Meeting our energy needs

Editorial July 02, 2010

The Americans need to make up their minds. Would they prefer a Pakistan that can stand on its own feet economically or would they like to perennially keep subsidising the country with their inefficient forms of financial assistance? As of right now, all actions of the US government, certainly its civilian arms, seem to be pointing towards the latter while their rhetoric has unwaveringly indicated their support for the former. Pakistan’s single biggest economic crisis as of this moment is the country’s inability to meet its own needs for energy in general and electricity in particular. While the current administration has been somewhat lethargic in its approach to address the crisis in the short term, they have taken two key measures to alleviate the long-term energy shortage in the country: initiating the gas pipeline with Iran and securing Chinese assistance in building the remaining two nuclear reactors at Chashma. Yet the US government seems hell-bent on ensuring that neither project goes through, the Iranian project because of Washington’s obsession with the sanctions on Tehran and the Chinese because it cannot countenance an expansion of Pakistan’s nuclear programme, whether it be civilian or military.

America attempts to prevent the deal with China also smacks of hypocrisy. The US opposes the deal ostensibly because Pakistan is not a signatory to the Nuclear Non-Proliferation Treaty and that the sale violates the rules of the Nuclear Supplier Group, a global oligopoly on nuclear technology. Yet it was the same NSG that was arm-twisted by the US into granting India an exemption from the exact same rules that are now cited to prevent Pakistan from getting the deal. Besides, America’s largest recipient of military aid continues to be Israel, which has nuclear weapons and is not an NPT signatory either. There is no doubt that Pakistan has a bad track record on nuclear proliferation. But these reactors will be subject to inspections by the IAEA, the UN’s nuclear watchdog. And even the US military acknowledges that Pakistan’s nuclear assets are safe. So what is the problem? The ministry of finance estimates that the power crisis cost the economy two per cent of GDP growth last year. Do the Americans really have a preference for the former for Pakistan?

Published in The Express Tribune, July 3rd, 2010.

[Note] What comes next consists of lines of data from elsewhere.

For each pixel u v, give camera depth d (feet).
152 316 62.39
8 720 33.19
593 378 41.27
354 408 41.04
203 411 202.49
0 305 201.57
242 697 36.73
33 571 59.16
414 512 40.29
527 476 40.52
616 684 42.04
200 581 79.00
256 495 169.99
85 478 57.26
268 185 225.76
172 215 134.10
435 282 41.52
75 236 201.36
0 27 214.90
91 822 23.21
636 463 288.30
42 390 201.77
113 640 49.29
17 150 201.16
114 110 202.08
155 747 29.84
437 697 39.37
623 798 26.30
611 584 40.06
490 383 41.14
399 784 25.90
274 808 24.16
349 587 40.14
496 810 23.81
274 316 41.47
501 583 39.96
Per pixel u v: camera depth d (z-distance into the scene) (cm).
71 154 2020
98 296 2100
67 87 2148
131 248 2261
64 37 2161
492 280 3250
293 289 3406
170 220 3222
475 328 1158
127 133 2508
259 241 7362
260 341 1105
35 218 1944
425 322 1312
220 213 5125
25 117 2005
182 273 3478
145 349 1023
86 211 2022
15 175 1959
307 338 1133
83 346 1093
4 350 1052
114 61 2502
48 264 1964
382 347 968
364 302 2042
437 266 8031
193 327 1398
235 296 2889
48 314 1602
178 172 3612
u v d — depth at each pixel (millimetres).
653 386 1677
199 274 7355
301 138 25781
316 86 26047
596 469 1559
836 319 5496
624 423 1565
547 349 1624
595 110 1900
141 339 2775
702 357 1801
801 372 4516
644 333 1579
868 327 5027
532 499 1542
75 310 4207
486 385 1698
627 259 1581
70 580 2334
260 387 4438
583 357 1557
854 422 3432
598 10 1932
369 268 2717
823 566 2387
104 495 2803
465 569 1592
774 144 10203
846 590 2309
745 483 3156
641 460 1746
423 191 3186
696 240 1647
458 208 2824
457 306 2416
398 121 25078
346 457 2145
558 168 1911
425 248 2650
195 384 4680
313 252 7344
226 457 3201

Anoop | 11 years ago | Reply The editorial forgets to mention one crucial detail due to which Pakistan is denied the NSG exemption- Pakistan gave technologies to OTHER countries! It proliferated. India didnt. Thats the difference. Nothing else!
Usman Ali | 11 years ago | Reply It is a wonderful article. Americans never want to see a prospering Pakistan since such a country would inevitably become a more independent and aspiring nation. By keeping nations poor and dependent US can rule them more easily. Such client states provide for the strategic goals of US. Pakistan's chief problem is its inefficient economy, producing mass poverty and despair. As can be seen from the history of the world, the poverty and hunger will not go away without industrialization on a massive scale. But industrialization needs large amount of energy since the modern industries run on electricity and fuels rather than on human or animal muscle power. The root problem of Pakistan is its energy starvation and the only intermitten and unreliable availability of expensive power. Since Pakistan is also one the most corrupt states in the world any local project is run very inefficiently producing very expensive energy as can be seen in the case of rental power plants. The nuclear power plants built by China are of old technology and expensive too, as was outlined by a physics professor in a recent article on this site. The only option for Pakistan is to import energy from Iran. Regardless of this project hurting the feelings of Americans, Pakistan must go ahead importing electricity and gas from Iran on a massive scale in order to promote industrialization in the country. The long time ally of US that is the country of Turkey has been importing gas and electricity from Iran for over two decades now. Pakistan should do the same and remind the case of Turkey to US. Pakistan has no other option if it wants to tackle the energy problem once and for all. Iran is the cheapest option for Pakistan. But one more thing is that Pakistan should make Baluchistan more secure and the enemies of Pakistan will try to destabilize that area in order to cut of Pakistan from a cheap source of energy and therefore killing Pakistan's economy and weakening Pakistan. Government should be aware of such conspiracies and these should be dealt with in their infancy.